▸ Your instructions
Give the entries again, precisely as they were written.

Stored records:
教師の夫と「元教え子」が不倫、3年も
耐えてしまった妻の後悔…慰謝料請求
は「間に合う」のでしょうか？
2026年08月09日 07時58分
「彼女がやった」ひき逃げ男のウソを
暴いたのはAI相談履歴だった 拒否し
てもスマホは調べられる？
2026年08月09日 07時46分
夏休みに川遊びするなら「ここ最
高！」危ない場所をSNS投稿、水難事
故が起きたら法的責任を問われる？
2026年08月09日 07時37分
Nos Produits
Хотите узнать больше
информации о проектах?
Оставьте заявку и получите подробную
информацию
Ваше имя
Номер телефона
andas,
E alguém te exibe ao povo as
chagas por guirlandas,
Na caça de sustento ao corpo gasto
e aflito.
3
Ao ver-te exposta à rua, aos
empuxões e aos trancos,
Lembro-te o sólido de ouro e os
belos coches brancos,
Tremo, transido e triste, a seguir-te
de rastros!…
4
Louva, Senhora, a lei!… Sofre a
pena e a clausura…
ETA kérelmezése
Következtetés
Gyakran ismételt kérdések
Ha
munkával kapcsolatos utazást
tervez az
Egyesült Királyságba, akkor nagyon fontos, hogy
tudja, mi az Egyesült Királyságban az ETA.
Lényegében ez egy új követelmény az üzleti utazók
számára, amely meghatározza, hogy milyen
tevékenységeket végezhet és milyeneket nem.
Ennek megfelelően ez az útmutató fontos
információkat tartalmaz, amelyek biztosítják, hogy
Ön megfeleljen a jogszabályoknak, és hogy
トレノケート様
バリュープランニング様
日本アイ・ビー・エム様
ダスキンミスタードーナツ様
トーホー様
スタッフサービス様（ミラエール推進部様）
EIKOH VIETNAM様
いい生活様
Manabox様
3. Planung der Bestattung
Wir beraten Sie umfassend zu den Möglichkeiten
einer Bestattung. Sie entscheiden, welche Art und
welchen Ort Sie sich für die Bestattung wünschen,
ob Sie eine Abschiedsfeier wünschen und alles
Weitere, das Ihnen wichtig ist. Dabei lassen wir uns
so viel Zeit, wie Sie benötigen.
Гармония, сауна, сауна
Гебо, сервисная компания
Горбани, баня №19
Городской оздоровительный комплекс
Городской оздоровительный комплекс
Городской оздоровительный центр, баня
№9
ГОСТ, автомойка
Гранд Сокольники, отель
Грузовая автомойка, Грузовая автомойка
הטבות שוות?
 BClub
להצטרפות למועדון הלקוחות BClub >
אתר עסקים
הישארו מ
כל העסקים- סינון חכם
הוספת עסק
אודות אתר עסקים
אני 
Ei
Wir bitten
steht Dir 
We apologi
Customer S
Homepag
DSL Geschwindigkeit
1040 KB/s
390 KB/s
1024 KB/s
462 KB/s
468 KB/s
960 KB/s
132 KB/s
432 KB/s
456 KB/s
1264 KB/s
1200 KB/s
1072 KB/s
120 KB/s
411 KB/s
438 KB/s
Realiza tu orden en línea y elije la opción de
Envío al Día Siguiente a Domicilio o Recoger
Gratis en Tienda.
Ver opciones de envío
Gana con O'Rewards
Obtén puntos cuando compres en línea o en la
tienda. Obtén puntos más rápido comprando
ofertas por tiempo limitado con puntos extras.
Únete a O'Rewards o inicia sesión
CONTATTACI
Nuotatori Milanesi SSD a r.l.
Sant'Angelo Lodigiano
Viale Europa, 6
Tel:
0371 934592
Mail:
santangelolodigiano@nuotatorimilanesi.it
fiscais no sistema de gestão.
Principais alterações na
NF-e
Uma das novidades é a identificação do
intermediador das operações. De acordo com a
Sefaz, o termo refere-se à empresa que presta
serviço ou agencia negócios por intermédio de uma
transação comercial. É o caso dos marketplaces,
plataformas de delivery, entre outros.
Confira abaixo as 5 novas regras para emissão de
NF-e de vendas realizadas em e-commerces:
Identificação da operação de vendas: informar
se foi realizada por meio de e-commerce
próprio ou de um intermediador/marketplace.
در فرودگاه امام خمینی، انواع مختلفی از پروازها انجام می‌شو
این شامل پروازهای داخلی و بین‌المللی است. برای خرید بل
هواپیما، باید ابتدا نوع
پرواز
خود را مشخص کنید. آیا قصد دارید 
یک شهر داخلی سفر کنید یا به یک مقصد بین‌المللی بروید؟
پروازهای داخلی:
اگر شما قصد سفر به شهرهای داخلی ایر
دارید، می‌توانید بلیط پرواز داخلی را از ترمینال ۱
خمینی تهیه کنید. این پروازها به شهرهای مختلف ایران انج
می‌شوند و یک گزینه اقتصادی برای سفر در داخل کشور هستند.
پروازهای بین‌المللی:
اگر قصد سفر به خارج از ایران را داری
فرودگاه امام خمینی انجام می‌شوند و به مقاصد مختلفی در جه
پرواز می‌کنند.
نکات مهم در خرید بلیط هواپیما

▸ Response area
教師の夫と「元教え子」が不倫、3年も
耐えてしまった妻の後悔…慰謝料請求
は「間に合う」のでしょうか？
2026年08月09日 07時58分
「彼女がやった」ひき逃げ男のウソを
暴いたのはAI相談履歴だった 拒否し
てもスマホは調べられる？
2026年08月09日 07時46分
夏休みに川遊びするなら「ここ最
高！」危ない場所をSNS投稿、水難事
故が起きたら法的責任を問われる？
2026年08月09日 07時37分
Nos Produits
Хотите узнать больше
информации о проектах?
Оставьте заявку и получите подробную
информацию
Ваше имя
Номер телефона
andas,
E alguém te exibe ao povo as
chagas por guirlandas,
Na caça de sustento ao corpo gasto
e aflito.
3
Ao ver-te exposta à rua, aos
empuxões e aos trancos,
Lembro-te o sólido de ouro e os
belos coches brancos,
Tremo, transido e triste, a seguir-te
de rastros!…
4
Louva, Senhora, a lei!… Sofre a
pena e a clausura…
ETA kérelmezése
Következtetés
Gyakran ismételt kérdések
Ha
munkával kapcsolatos utazást
tervez az
Egyesült Királyságba, akkor nagyon fontos, hogy
tudja, mi az Egyesült Királyságban az ETA.
Lényegében ez egy új követelmény az üzleti utazók
számára, amely meghatározza, hogy milyen
tevékenységeket végezhet és milyeneket nem.
Ennek megfelelően ez az útmutató fontos
információkat tartalmaz, amelyek biztosítják, hogy
Ön megfeleljen a jogszabályoknak, és hogy
トレノケート様
バリュープランニング様
日本アイ・ビー・エム様
ダスキンミスタードーナツ様
トーホー様
スタッフサービス様（ミラエール推進部様）
EIKOH VIETNAM様
いい生活様
Manabox様
3. Planung der Bestattung
Wir beraten Sie umfassend zu den Möglichkeiten
einer Bestattung. Sie entscheiden, welche Art und
welchen Ort Sie sich für die Bestattung wünschen,
ob Sie eine Abschiedsfeier wünschen und alles
Weitere, das Ihnen wichtig ist. Dabei lassen wir uns
so viel Zeit, wie Sie benötigen.
Гармония, сауна, сауна
Гебо, сервисная компания
Горбани, баня №19
Городской оздоровительный комплекс
Городской оздоровительный комплекс
Городской оздоровительный центр, баня
№9
ГОСТ, автомойка
Гранд Сокольники, отель
Грузовая автомойка, Грузовая автомойка
הטבות שוות?
 BClub
להצטרפות למועדון הלקוחות BClub >
אתר עסקים
הישארו מ
כל העסקים- סינון חכם
הוספת עסק
אודות אתר עסקים
אני 
Ei
Wir bitten
steht Dir 
We apologi
Customer S
Homepag
DSL Geschwindigkeit
1040 KB/s
390 KB/s
1024 KB/s
462 KB/s
468 KB/s
960 KB/s
132 KB/s
432 KB/s
456 KB/s
1264 KB/s
1200 KB/s
1072 KB/s
120 KB/s
411 KB/s
438 KB/s
Realiza tu orden en línea y elije la opción de
Envío al Día Siguiente a Domicilio o Recoger
Gratis en Tienda.
Ver opciones de envío
Gana con O'Rewards
Obtén puntos cuando compres en línea o en la
tienda. Obtén puntos más rápido comprando
ofertas por tiempo limitado con puntos extras.
Únete a O'Rewards o inicia sesión
CONTATTACI
Nuotatori Milanesi SSD a r.l.
Sant'Angelo Lodigiano
Viale Europa, 6
Tel:
0371 934592
Mail:
santangelolodigiano@nuotatorimilanesi.it
fiscais no sistema de gestão.
Principais alterações na
NF-e
Uma das novidades é a identificação do
intermediador das operações. De acordo com a
Sefaz, o termo refere-se à empresa que presta
serviço ou agencia negócios por intermédio de uma
transação comercial. É o caso dos marketplaces,
plataformas de delivery, entre outros.
Confira abaixo as 5 novas regras para emissão de
NF-e de vendas realizadas em e-commerces:
Identificação da operação de vendas: informar
se foi realizada por meio de e-commerce
próprio ou de um intermediador/marketplace.
در فرودگاه امام خمینی، انواع مختلفی از پروازها انجام می‌شو
این شامل پروازهای داخلی و بین‌المللی است. برای خرید بل
هواپیما، باید ابتدا نوع
پرواز
خود را مشخص کنید. آیا قصد دارید 
یک شهر داخلی سفر کنید یا به یک مقصد بین‌المللی بروید؟
پروازهای داخلی:
اگر شما قصد سفر به شهرهای داخلی ایر
دارید، می‌توانید بلیط پرواز داخلی را از ترمینال ۱
خمینی تهیه کنید. این پروازها به شهرهای مختلف ایران انج
می‌شوند و یک گزینه اقتصادی برای سفر در داخل کشور هستند.
پروازهای بین‌المللی:
اگر قصد سفر به خارج از ایران را داری
فرودگاه امام خمینی انجام می‌شوند و به مقاصد مختلفی در جه
پرواز می‌کنند.
نکات مهم در خرید بلیط هواپیما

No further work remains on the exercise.